Going through the entries below, copy out each line that contains "Paste".

----------------

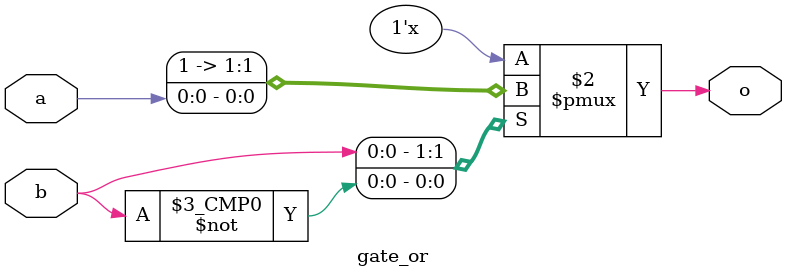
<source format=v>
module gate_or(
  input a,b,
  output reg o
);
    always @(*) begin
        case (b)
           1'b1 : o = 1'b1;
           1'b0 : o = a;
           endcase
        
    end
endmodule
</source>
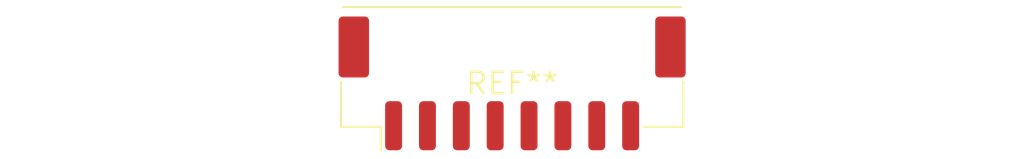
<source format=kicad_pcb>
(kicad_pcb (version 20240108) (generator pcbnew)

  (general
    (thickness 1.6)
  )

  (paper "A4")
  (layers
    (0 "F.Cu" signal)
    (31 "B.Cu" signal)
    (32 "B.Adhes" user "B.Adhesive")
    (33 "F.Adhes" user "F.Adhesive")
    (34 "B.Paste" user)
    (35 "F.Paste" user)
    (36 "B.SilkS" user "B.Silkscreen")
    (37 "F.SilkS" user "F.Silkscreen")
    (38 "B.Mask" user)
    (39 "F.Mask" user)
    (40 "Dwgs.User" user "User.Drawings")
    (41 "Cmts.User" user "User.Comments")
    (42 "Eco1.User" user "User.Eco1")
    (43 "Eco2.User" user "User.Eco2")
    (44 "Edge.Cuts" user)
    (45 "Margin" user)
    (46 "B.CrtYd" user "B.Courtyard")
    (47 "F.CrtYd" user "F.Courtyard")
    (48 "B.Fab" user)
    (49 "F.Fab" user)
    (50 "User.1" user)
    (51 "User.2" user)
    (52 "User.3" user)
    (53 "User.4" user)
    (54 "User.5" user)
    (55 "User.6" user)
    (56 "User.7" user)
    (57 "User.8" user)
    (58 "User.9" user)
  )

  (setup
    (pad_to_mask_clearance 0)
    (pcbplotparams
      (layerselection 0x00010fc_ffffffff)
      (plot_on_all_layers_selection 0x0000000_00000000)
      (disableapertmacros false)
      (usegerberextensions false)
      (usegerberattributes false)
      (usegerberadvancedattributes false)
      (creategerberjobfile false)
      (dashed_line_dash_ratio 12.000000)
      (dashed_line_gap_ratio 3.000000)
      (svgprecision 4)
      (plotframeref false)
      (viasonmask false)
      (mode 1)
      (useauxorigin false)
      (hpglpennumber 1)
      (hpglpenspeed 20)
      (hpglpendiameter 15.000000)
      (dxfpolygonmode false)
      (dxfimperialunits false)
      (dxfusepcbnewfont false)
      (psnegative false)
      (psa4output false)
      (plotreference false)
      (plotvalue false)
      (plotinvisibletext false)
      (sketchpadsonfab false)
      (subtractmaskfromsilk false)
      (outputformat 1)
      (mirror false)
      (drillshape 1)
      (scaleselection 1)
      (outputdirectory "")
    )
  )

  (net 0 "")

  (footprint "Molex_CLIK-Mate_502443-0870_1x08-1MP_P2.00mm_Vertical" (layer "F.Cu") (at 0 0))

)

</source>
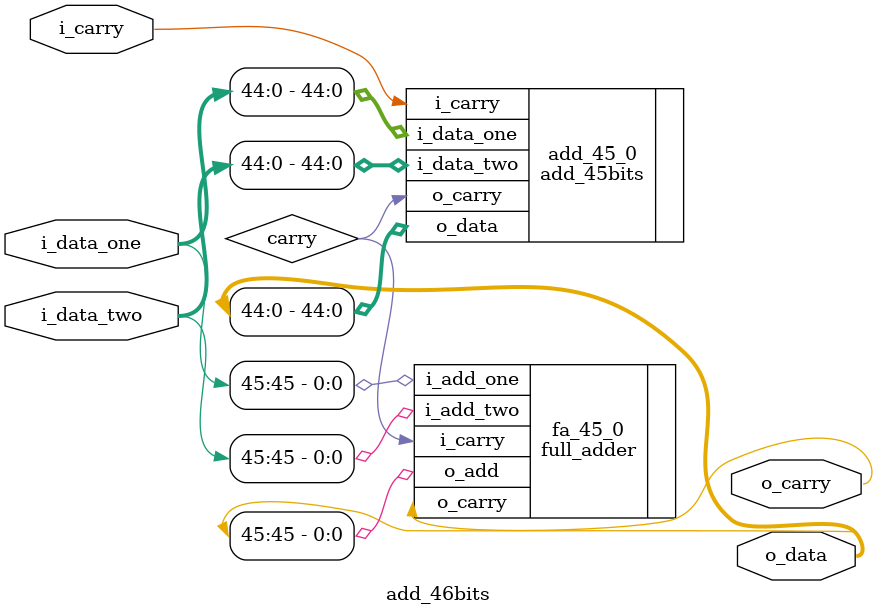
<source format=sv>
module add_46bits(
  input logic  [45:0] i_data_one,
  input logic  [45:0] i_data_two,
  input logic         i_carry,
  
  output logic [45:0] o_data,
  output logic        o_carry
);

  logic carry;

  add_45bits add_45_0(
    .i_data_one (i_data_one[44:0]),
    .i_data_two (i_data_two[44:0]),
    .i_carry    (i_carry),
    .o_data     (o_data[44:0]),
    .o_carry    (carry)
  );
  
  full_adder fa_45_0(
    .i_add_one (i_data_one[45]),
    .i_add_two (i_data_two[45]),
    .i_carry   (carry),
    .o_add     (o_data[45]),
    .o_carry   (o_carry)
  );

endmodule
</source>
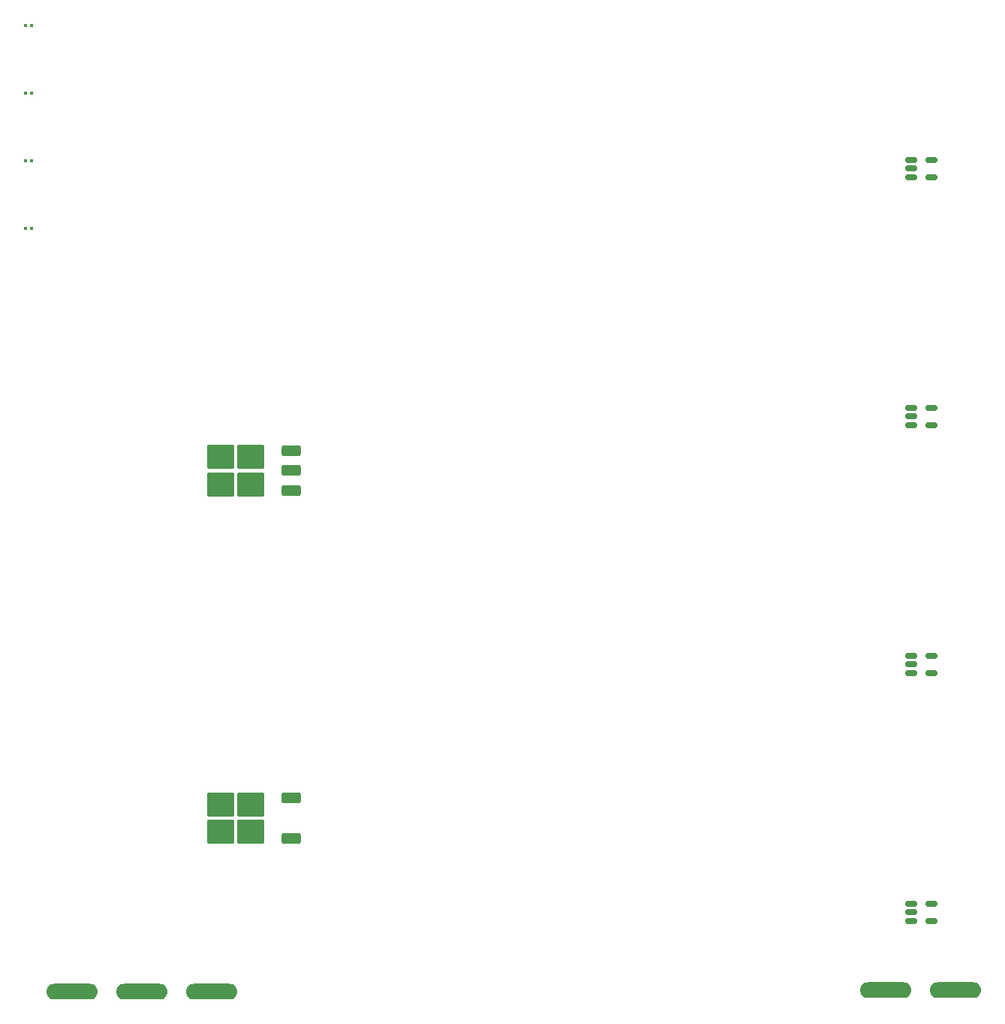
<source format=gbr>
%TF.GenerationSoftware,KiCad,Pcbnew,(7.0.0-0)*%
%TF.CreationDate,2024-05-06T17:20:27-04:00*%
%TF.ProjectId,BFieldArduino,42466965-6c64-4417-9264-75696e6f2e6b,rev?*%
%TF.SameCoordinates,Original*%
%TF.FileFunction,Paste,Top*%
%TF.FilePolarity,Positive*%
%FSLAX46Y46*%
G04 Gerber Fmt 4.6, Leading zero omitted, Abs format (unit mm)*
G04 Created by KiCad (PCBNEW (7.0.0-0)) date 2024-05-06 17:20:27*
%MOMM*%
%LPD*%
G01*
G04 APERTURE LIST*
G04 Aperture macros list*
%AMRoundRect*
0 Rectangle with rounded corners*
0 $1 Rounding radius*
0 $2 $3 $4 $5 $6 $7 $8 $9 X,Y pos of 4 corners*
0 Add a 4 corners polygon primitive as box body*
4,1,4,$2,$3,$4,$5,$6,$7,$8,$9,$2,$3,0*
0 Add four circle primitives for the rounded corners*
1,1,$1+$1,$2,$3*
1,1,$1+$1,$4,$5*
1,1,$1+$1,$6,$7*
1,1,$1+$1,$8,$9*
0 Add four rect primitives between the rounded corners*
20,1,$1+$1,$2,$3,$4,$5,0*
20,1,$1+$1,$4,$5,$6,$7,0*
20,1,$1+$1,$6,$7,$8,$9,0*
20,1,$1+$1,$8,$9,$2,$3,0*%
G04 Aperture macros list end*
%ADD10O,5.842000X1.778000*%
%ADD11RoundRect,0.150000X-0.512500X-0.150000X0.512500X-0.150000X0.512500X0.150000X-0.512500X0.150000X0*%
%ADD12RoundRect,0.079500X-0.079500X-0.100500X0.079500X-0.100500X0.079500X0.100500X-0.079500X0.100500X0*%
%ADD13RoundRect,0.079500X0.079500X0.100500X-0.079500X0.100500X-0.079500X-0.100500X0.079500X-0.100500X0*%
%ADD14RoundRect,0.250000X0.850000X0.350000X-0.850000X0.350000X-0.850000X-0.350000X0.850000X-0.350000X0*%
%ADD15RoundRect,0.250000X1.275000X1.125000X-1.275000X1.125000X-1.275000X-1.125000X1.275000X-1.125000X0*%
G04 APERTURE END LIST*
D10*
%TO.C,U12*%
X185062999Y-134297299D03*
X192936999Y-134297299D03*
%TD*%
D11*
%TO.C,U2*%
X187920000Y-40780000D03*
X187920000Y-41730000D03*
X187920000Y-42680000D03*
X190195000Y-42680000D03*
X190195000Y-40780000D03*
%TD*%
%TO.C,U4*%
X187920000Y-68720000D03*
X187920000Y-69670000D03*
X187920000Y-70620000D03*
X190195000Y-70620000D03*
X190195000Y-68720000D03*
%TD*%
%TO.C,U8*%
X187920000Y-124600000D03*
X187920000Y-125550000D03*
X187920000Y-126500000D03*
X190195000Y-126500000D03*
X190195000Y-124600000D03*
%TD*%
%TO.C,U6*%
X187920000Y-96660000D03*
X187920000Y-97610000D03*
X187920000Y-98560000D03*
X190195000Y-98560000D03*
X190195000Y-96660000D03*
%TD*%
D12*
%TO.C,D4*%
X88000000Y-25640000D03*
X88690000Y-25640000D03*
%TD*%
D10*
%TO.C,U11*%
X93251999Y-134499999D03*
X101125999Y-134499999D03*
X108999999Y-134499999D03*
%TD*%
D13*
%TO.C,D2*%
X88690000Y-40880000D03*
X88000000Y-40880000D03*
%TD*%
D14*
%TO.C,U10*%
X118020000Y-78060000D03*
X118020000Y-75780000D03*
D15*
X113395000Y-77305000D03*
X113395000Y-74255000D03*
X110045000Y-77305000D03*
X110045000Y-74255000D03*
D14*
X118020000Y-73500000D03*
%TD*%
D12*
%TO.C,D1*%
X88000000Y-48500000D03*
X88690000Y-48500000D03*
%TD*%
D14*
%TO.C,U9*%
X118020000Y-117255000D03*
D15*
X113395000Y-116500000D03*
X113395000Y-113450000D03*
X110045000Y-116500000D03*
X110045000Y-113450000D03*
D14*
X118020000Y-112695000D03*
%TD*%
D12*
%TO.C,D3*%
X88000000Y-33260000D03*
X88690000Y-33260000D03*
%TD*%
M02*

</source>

----------------

--- RESULT ---
    (34 "B.Paste" user)
    (35 "F.Paste" user)
%TF.FileFunction,Paste,Top*%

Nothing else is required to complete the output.